Code and data for MedQA
This is the data and baseline source code for the paper: Jin, Di, et al. "What Disease does this Patient Have? A Large-scale Open Domain Question Answering Dataset from Medical Exams." arXiv preprint arXiv:2009.13081 (2020). If you would like to use the data or code, please cite the paper:
@article{jin2020disease,
  title={What Disease does this Patient Have? A Large-scale Open Domain Question Answering Dataset from Medical Exams},
  author={Jin, Di and Pan, Eileen and Oufattole, Nassim and Weng, Wei-Hung and Fang, Hanyi and Szolovits, Peter},
  journal={arXiv preprint arXiv:2009.13081},
  year={2020}
}
The data that contains both the QAs and textbooks can be downloaded from this google drive folder. A bit of details of data are explained as below:
- 
For QAs, we have three sources: US, Mainland of China, and Taiwan District, which are put in folders, respectively. All files for QAs are in jsonl file format, where each line is a data sample as a dict. The "XX_qbank.jsonl" files contain all data samples while we also provide an official random split into train, dev, and test sets. Those files in the "metamap" folders are extracted medical related phrases using the Metamap tool. 
- 
For QAs, we also include the "4_options" version in for US and Mainland of China since we reported results for 4 options in the paper. 
- 
For textbooks, we have two languages: English and simplified Chinese. For simplified Chinese, we provide two kinds of sentence spliting: one is split by sentences, and the other is split by paragraphs. 

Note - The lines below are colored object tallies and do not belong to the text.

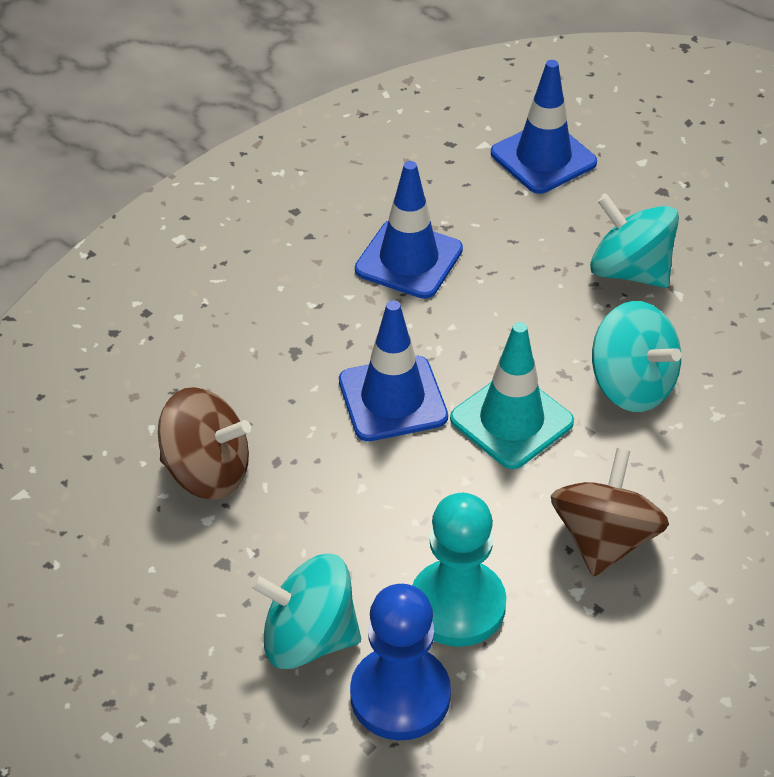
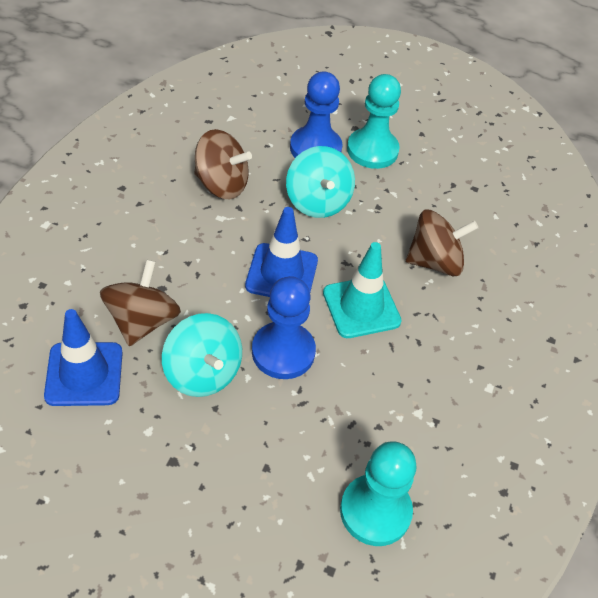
blue pawn: [350,584,451,740] = 1 -> [252,276,316,379] [290,72,342,158] = 2
blue traffic cone: [339,300,448,441] [355,161,463,299] [491,60,597,194] = 3 -> [44,309,123,406] [245,207,318,297] = 2
brown spinning top: [158,387,251,500] [551,448,669,576] = 2 -> [100,260,181,346] [194,129,252,200] [406,210,478,276] = 3
turquoise pawn: [412,493,506,647] = 1 -> [340,441,417,546] [347,74,401,169] = 2
turquoise spinning top: [250,554,361,669] [590,194,679,288] [592,301,681,412] = 3 -> [162,313,242,397] [286,146,355,218] = 2

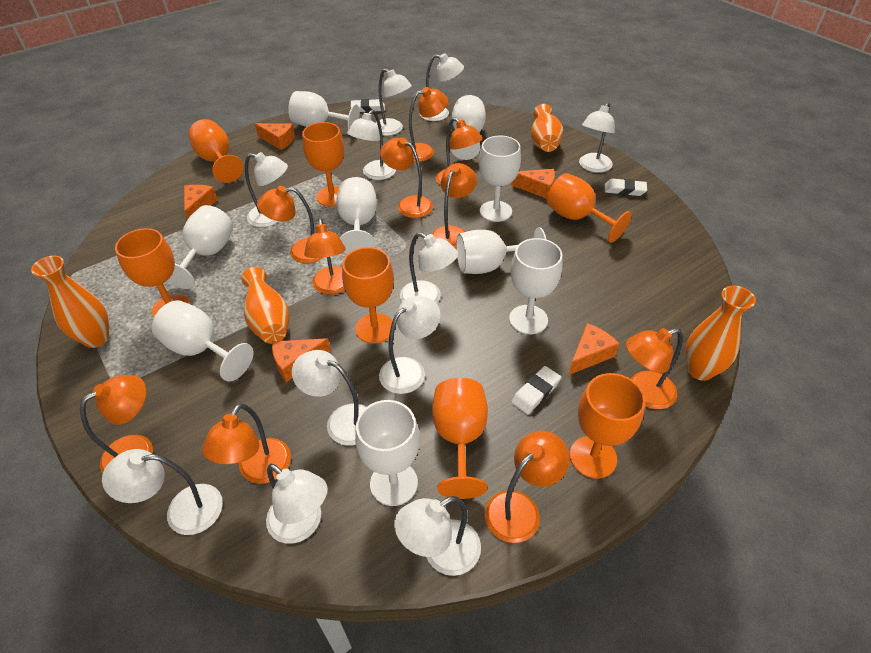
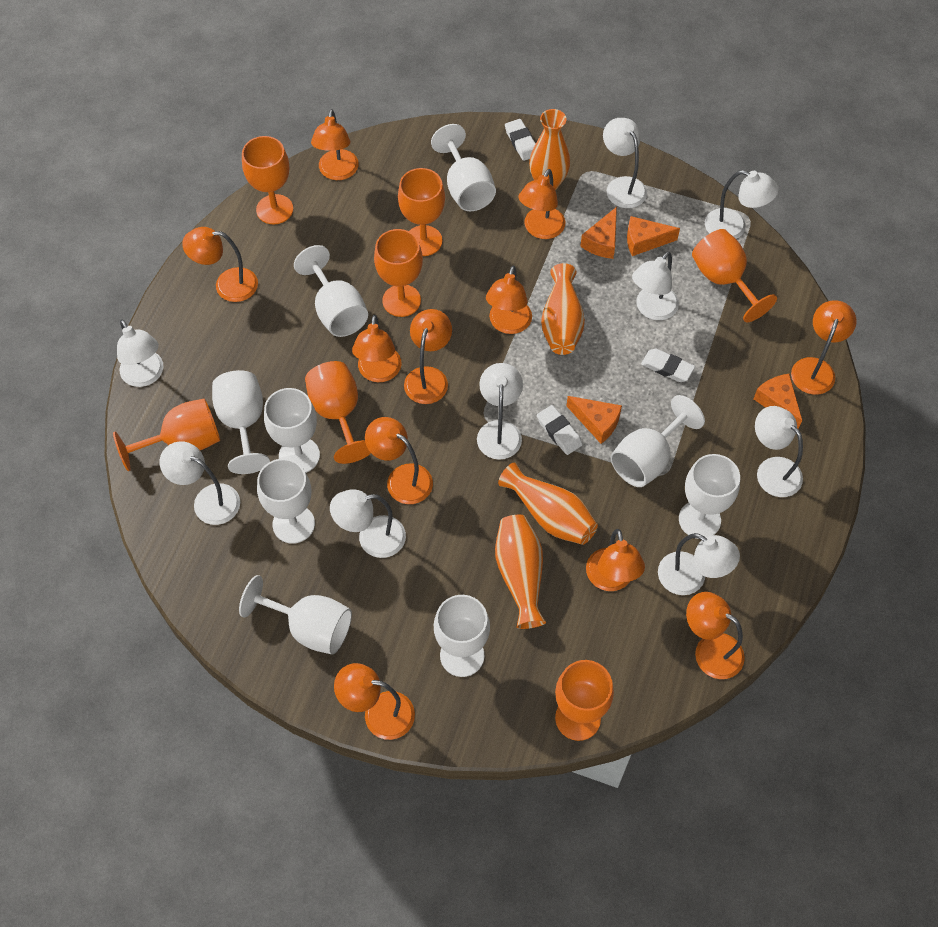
orange cheese: [184,185,218,219] [255,123,295,150] [272,338,331,382] [511,169,555,199] [569,323,619,375] = 5 -> [566,396,622,444] [580,207,617,259] [627,216,680,256] [754,374,802,429] = 4
orange lamp: [80,375,153,473] [202,403,291,484] [257,186,322,263] [304,218,346,295] [380,137,433,218] [409,87,448,162] [432,163,477,249] [436,117,483,186] [485,431,570,543] [626,328,683,409] = 10 -> [182,227,258,302] [311,109,359,180] [334,663,415,740] [352,315,402,382] [365,417,433,504] [404,309,452,404] [486,265,532,334] [518,169,565,239] [586,529,645,591] [686,592,745,679] [791,300,856,395] = 11
white lamp: [102,449,223,535] [245,152,288,227] [266,464,328,544] [292,350,366,446] [347,110,396,180] [375,68,412,136] [379,296,440,394] [394,496,481,576] [400,232,458,303] [420,53,464,121] [579,102,615,173] = 11 -> [117,319,163,387] [160,441,240,525] [330,489,406,558] [477,363,523,460] [603,118,647,208] [632,251,679,320] [658,533,740,595] [705,170,779,239] [755,406,803,497] = 9

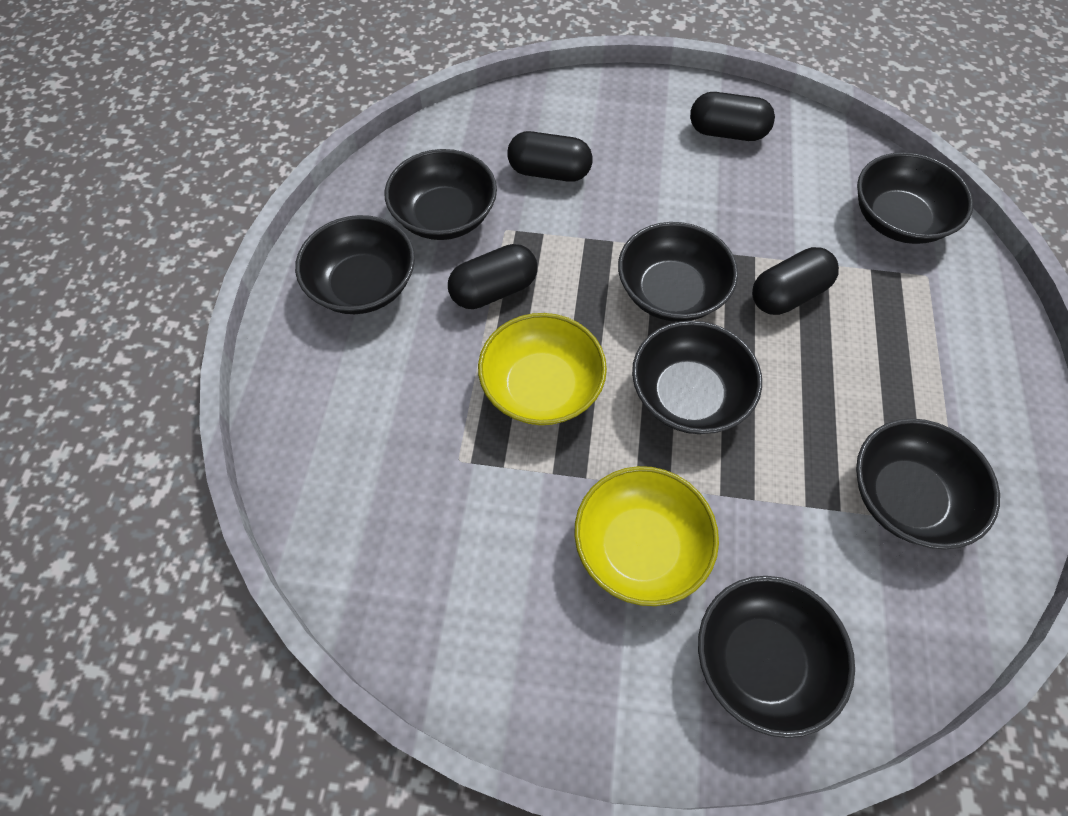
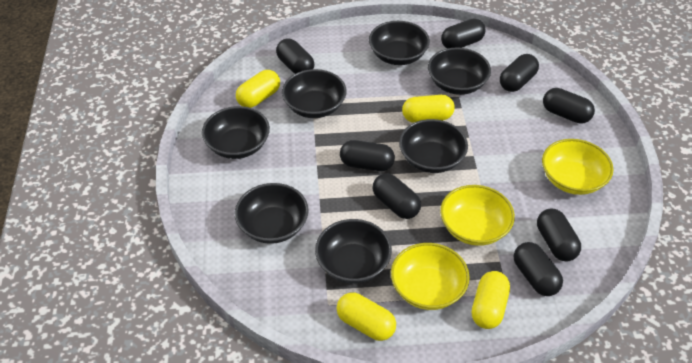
black capsule: [448,244,537,309] [507,131,592,182] [690,92,775,141] [752,247,839,315] = 4 -> [276,38,314,74] [340,140,395,171] [373,173,421,219] [441,19,486,49] [500,54,539,92] [514,242,563,296] [537,208,581,262] [543,88,595,124] = 8
yellow bowl: [478,313,607,425] [574,466,719,606] = 2 -> [391,243,470,310] [440,185,515,246] [542,139,614,195] = 3
yellow capsule: none = 0 -> [236,70,280,108] [336,292,396,341] [402,95,455,123] [472,271,510,329] = 4

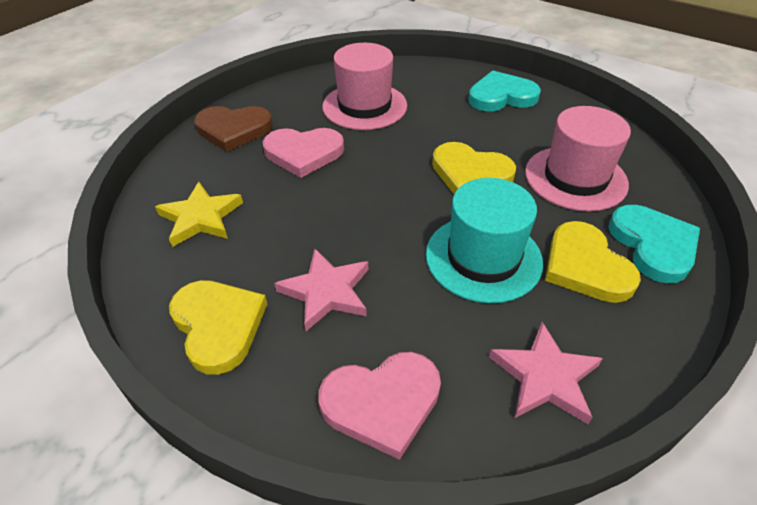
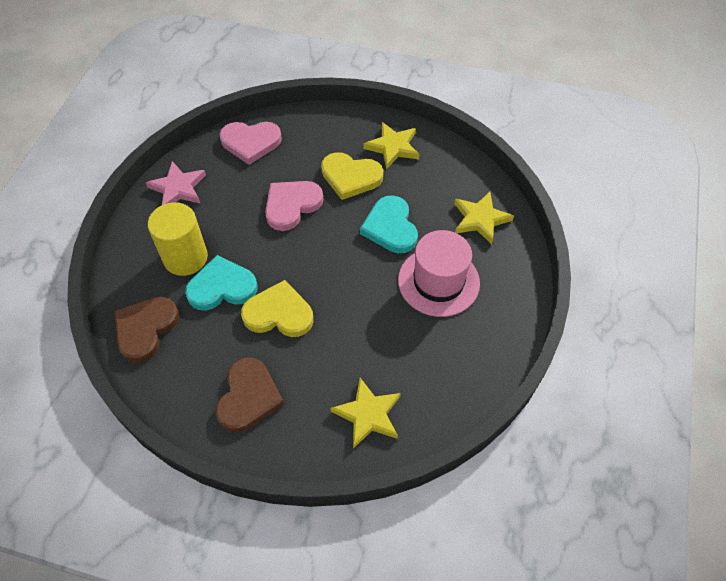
brown heart: [194,106,273,152] = 1 -> [115,297,179,363] [215,357,284,432] = 2
pink hat: [322,43,407,130] [525,106,631,212] = 2 -> [398,230,480,317] = 1
pink star: [274,249,368,331] [489,322,603,424] = 2 -> [146,161,206,205] = 1
turquoise hat: [426,178,543,303] = 1 -> none = 0
yellow cylinder: none = 0 -> [148,202,208,276] = 1
yellow heart: [169,280,267,375] [432,142,516,194] [545,221,641,303] = 3 -> [241,280,313,337] [321,152,383,200] = 2
yellow star: [155,182,243,247] = 1 -> [330,378,401,448] [364,122,420,169] [454,192,514,244] = 3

PS: If you have any questions for the data, feel free to leave a message in the Issues.
The IR baseline code is in the folder of "IR". This baseline code is adapted from the "aristo-mini" repository. To experiment you'll need python 3.6. Then follow these steps.
- Install the requirements:
cd IR
pip install -r requirements.txt
- Add the project to your PYTHONPATH
export PYTHONPATH=$PYTHONPATH:`pwd`
- Start a local Elasticsearch server
Download Elasticsearch 2.4.1 and run the server locally with out-of-the-box defaults. This can be done as follows:
wget https://download.elastic.co/elasticsearch/release/org/elasticsearch/distribution/zip/elasticsearch/2.4.1/elasticsearch-2.4.1.zip
unzip elasticsearch-2.4.1.zip
cd elasticsearch-2.4.1
bin/elasticsearch
- Configure your local Elasticsearch server
To configure your running Elasticsearch server for processing English corpus, issue this command:
curl -XPUT 'http://localhost:9200/knowledge' -d '
{
  "settings": {
    "number_of_shards": 1,
    "number_of_replicas": 0
  },
  "mappings": {
    "sentence": {
      "dynamic": "false",
      "properties": {
        "body": {
          "analyzer": "snowball",
          "type": "string",
          "similarity":"BM25"
        }
      }
    }
  }
}'
While for Chinese corpus, run this command:
curl -XPUT 'http://localhost:9200/knowledge' -d '
{
  "settings": {
    "number_of_shards": 1,
    "number_of_replicas": 0
  },
  "mappings": {
    "sentence": {
      "dynamic": "false",
      "properties": {
        "body": {
          "analyzer": "smartcn",
          "type": "string",
          "similarity":"BM25"
        }
      }
    }
  }
}'
- Populate your Elasticsearch server with your medical textbooks
In this step, we need to inject all medical textbooks into the server so that it will act as a knowledge base for IR. In the "IR/scripts" folder, the file of "insert_text_to_elasticsearch.py" is for processing English textbooks while "insert_text_to_elasticsearch_zh.py" is for Chinese corpus.
cat ${PATH_TO_TEXTBOOKS} | python scripts/insert_text_to_elasticsearch.py
- Start the solver server
In this step, we run the following command to start answering the medical questions by matching each pair of concatenated question and answer candidate to the knowledge base, obtaining the corressponding matching score (i.e., BM25 matching score), and ranking the answer candidates by the matching scores. This script has two arguments to be specified: "data_path": the path to the medical quesiton data; "topn": we would like to get the top_n matched snippets from the knowledge base.
python aristomini/solvers/textsearch.py --data_path PATH_TO_QUESTIONS_DATA --topn TOP_N_MATCHING_SCORES_TO_FETCH
PS: In the "aristomini/solvers" folder, we also include a file named "textsearch_logIR.py" file, which is almost the same as "textsearch.py" except that it also logs some intermediate matching results for model analysis besides outputing the scores. Besdies, we also include files of "pmi.py" and "pmi_exe.py", which are for the PMI baseline model.